----- Extracted text
I have an aunt who is not in very good health. She is diabetic and her kidneys are only working at 20%. She is my godmother and her name is Janet.
She was just released from the hospital before Easter where she was being treated for a leg infection. An elderly woman, Marie, who was in rather good shape for 91 years of age (still spry and driving) decided to stop by and see my aunt for the first time in 7 years. As she went up the steps outside, she fell - hitting her head on the concrete. The woman is now in ICU on life support. My poor godmother is beside herself. The hospital, nor my aunt, had any idea how to contact next of kin. There was someone listed, but they were elderly and no one was answering. I stopped by the apartment complex where the woman supposedly lived, only to find that they (the staff) were concerned because she was not back yet. I explained that she was in ICU in very bad shape. They managed to reach someone - a brother I guess. She really had no one left but him and a small handful of 90-something seniors at the apartment where she lived.
I called the parish where she went weekly for Mass after learning the hospital said she was not likely going to survive. I think they were keeping her on life support until family could come. I asked the parish secretary to please convey to the pastor that the woman had gone to Mass there each and every Saturday for many years and for him to consider going up there to give her the Sacrament of the Sick, if possible.
The woman's car remains in the driveway of my distraught aunts house, as do her glasses which the paramedics said she wouldn't be needing.
My prayer, and I ask of you, is for her to be anointed, if it is God's will. May he give her safe passage.
A lesson to us all - keep something in your wallet or your purse with a list of friends and family members to call for emergencies. If they can't reach one, they can try another.
The greater lesson is to go to confession frequently because we know not the hour of our death. Examine your conscience nightly and make an act of contrition, even for venial sins.
----------
#### Try it:
Answer these from the account of Marie's fall:
(a) At what percentage are the aunt's kidneys working?
(b) How old was Marie?
(c) On which day of the week did Marie attend Mass at her parish?
----- Recorded information
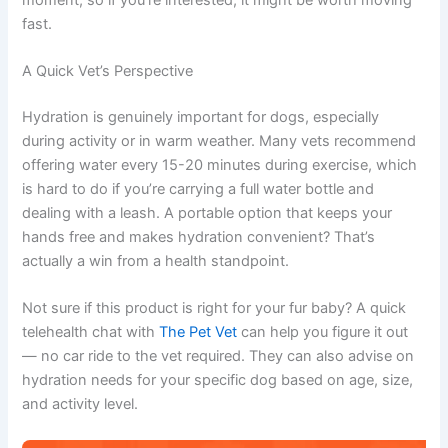
fast.
A Quick Vet’s Perspective
Hydration is genuinely important for dogs, especially
during activity or in warm weather. Many vets recommend
offering water every 15-20 minutes during exercise, which
is hard to do if you’re carrying a full water bottle and
dealing with a leash. A portable option that keeps your
hands free and makes hydration convenient? That’s
actually a win from a health standpoint.
Not sure if this product is right for your fur baby? A quick
telehealth chat with
The Pet Vet
can help you figure it out
— no car ride to the vet required. They can also advise on
hydration needs for your specific dog based on age, size,
and activity level.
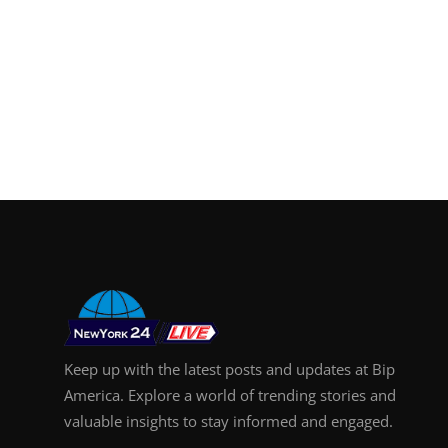
Support Number
How To
Top 10
Keep up with the latest posts and updates at Bip
America. Explore a world of trending stories and
valuable insights to stay informed and engaged.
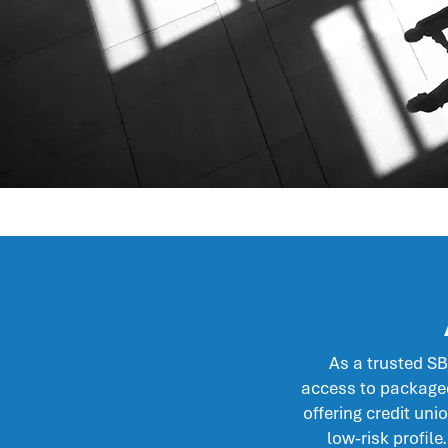
As a trusted S
access to packaged
offering credit uni
low-risk profile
----------
#### Answer space:
(a) 20%
(b) 91
(c) Saturday